Image tirée du livre

La bande dessinée «La révolte des cigarières» retrace l’histoire captivante de la première grève entièrement menée par des femmes en Suisse. Entretien avec son auteur, Eric Burnand.

En 1907, Sara, une jeune mère célibataire, est engagée par la fabrique de cigares d’Yverdon. Dans l’usine, propriété de la famille Vautier, la colère gronde. Cadences infernales, horaires interminables, salaires dérisoires: soumises à des conditions de travail exécrables, les petites mains féminines formant la main-d’œuvre n’en peuvent plus. Mais se voient interdites de se syndiquer. Pas de quoi dissuader quelques courageuses ouvrières qui, tenant tête au patronat, optent pour la lutte et organisent la grève. Un mouvement qui va ébranler la bonne société locale, révéler une solidarité ou des clivages parmi les ouvrières et faire éclater un secret de famille.
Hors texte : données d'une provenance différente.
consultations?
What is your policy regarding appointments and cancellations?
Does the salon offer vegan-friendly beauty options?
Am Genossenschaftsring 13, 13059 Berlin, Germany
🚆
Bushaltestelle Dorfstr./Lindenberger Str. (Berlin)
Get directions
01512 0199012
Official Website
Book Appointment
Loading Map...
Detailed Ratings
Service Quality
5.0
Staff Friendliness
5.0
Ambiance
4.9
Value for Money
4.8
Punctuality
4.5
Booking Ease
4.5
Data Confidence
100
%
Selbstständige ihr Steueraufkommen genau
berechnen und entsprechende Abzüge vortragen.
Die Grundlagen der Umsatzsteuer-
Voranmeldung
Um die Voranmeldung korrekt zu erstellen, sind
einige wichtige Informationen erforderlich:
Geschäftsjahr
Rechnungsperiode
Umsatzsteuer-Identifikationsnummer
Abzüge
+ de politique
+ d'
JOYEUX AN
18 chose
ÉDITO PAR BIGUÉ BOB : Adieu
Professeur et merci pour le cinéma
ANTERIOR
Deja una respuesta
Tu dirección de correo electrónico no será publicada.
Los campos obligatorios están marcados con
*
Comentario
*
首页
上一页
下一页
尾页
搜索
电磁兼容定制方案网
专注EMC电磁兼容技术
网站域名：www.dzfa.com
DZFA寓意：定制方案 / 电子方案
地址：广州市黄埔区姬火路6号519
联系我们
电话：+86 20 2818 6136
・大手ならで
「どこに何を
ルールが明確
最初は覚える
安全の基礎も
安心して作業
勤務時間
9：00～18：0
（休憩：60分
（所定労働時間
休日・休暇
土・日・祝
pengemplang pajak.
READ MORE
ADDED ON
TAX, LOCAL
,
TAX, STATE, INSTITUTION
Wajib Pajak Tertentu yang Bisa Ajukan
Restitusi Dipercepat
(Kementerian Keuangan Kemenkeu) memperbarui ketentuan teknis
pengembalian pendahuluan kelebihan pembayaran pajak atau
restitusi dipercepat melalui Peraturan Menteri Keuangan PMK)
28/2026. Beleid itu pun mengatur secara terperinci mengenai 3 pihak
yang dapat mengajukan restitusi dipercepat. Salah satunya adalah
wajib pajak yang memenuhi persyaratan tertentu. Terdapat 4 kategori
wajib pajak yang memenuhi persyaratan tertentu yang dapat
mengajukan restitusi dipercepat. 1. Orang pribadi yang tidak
Ecrit par le journaliste Eric Burnand et joliment illustré par Fanny Vaucher, La révolte des cigarières retrace ce conflit social composant une page majeure de l’histoire syndicale et féministe helvétique.

Trouvaille émouvante

«C’est un événement local peu connu du grand public, mais d’une portée nationale. Il s’agit en effet de la première grève entièrement organisée par des femmes, comme j’ai pu vraiment le vérifier», note l’auteur, qui mettra la main sur une trouvaille «émouvante»: un tract des cigarières, conservé par le maire d’Yverdon et confirmant les informations existantes. «La bande dessinée raconte cette histoire de leur point de vue. Une manière de faire aussi un pas de côté par rapport au pouvoir, tout en entrant en résonance avec des luttes actuelles», précise l’homme qui, se revendiquant de la génération soixante-huitarde, indique être sensible à ces questions. Et cela alors que les grèves féministes se poursuivent, notamment pour réclamer l’égalité salariale. L’ancien journaliste de presse écrite et collaborateur de la RTS attirera aussi l’attention sur la position peu reluisante du syndicat de la branche de l’époque, devenu la FCTA. La Fédération du commerce, des transports et de l’alimentation ne s’intéressait alors pas aux rémunérations des ouvrières et ne voulait pas d’affiliées. «Elle pensait que les salaires trop bas des travailleuses ne leur permettraient pas de payer les cotisations.» Après la victoire des grévistes, le syndicat en question ne manquera pas néanmoins de la récupérer à son compte...

Intrigue romanesque

Si La révolte des cigarières se base sur des faits dûment documentés – comme en témoignent les annexes et les photos d’archives figurant à la fin de l’ouvrage – le récit ne se prive pas d’une part fictive. Et met en scène des protagonistes imaginés qui auraient toutefois facilement pu s’inscrire dans la réalité de ce début du XXe siècle. «L’idée consistait aussi à jouer sur l’intrigue romanesque et l’émotion», commente Eric Burnand. Quant au choix du support, il s’explique par la volonté des auteurs d’atteindre un large public, eux qui ont déjà réalisé ensemble deux autres bandes dessinées à succès, Le siècle d’Emma et Le siècle de Jeanne. Après les XIXe et XXe siècles abordés dans ces opus, un nouveau volume sur le XVIIIe siècle, raconté par des jumeaux, pourrait voir le jour, annonce Eric Burnand. De quoi réjouir les amateurs de BD et d’histoire.

«La révolte des cigarières», Eric Burnand et Fanny Vaucher, éditions Antipodes, 2025, 208 pages.